About this exercise — Print, in exact form, the lines below from the one containing "configured to allow the samples to use your" through the one containing "so you'll want", and omit all others.

Dataset extract —

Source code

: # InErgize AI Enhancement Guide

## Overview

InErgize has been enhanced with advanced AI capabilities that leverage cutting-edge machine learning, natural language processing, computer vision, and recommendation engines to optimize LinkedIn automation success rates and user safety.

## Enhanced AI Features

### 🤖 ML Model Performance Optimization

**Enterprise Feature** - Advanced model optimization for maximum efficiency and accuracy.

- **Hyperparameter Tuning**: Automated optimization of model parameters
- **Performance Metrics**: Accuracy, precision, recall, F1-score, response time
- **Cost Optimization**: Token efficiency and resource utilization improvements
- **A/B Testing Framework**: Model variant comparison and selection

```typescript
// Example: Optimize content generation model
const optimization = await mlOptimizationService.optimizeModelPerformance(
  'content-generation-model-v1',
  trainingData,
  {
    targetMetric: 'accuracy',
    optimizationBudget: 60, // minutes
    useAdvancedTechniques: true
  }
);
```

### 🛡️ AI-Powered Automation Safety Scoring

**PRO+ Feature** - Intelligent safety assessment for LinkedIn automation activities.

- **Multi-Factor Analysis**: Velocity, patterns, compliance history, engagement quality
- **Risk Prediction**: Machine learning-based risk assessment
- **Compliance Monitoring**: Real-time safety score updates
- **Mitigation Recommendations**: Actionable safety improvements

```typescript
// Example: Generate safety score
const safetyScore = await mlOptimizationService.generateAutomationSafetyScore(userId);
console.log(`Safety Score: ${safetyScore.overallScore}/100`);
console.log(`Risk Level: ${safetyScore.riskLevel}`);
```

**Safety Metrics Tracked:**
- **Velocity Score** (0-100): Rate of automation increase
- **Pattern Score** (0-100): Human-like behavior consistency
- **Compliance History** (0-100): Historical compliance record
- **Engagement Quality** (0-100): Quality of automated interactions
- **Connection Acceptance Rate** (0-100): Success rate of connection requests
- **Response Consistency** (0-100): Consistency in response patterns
==
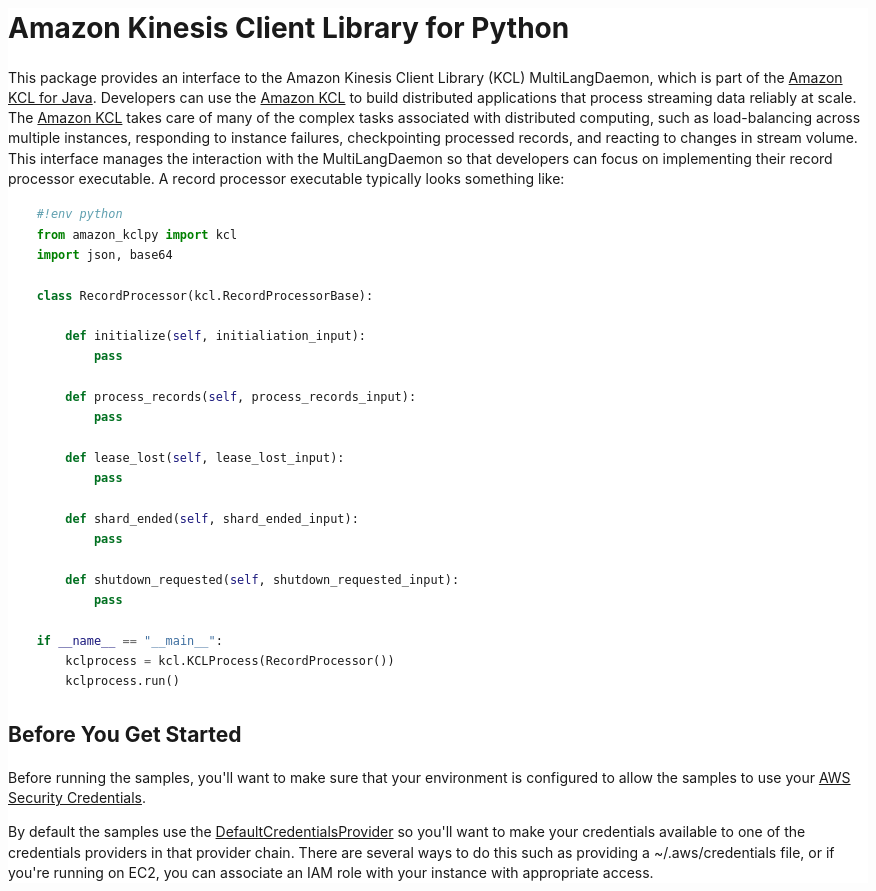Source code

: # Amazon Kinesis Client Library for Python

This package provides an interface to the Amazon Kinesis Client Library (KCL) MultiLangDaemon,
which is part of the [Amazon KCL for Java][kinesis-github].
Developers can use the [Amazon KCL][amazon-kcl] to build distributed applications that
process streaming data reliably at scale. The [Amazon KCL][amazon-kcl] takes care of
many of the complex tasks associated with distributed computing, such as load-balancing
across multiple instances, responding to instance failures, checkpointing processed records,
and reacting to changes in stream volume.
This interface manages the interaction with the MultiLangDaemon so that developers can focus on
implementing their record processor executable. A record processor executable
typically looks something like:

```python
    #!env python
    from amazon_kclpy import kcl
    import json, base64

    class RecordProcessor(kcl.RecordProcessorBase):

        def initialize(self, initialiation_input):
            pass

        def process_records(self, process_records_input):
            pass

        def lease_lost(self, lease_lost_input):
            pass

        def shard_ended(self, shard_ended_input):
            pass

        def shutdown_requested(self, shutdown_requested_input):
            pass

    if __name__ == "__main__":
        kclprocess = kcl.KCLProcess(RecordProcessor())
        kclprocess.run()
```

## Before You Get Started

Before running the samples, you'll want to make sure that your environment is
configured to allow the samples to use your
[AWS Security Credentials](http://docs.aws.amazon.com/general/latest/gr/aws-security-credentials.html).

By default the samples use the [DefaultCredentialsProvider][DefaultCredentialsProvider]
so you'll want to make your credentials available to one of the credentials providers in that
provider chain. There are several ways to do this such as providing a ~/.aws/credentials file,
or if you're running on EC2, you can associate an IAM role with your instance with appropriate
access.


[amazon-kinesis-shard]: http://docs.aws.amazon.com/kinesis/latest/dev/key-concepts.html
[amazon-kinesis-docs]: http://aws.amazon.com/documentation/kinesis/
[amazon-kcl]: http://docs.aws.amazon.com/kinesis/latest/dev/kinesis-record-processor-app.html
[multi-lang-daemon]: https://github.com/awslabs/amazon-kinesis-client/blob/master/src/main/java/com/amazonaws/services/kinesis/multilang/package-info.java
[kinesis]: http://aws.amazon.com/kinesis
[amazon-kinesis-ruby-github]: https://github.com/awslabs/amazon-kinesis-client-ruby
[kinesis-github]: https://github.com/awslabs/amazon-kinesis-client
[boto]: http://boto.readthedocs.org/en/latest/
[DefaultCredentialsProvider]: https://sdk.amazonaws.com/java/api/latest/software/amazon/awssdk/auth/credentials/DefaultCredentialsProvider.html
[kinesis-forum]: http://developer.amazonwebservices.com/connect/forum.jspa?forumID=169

Response to this task —
configured to allow the samples to use your
[AWS Security Credentials](http://docs.aws.amazon.com/general/latest/gr/aws-security-credentials.html).

By default the samples use the [DefaultCredentialsProvider][DefaultCredentialsProvider]
so you'll want to make your credentials available to one of the credentials providers in that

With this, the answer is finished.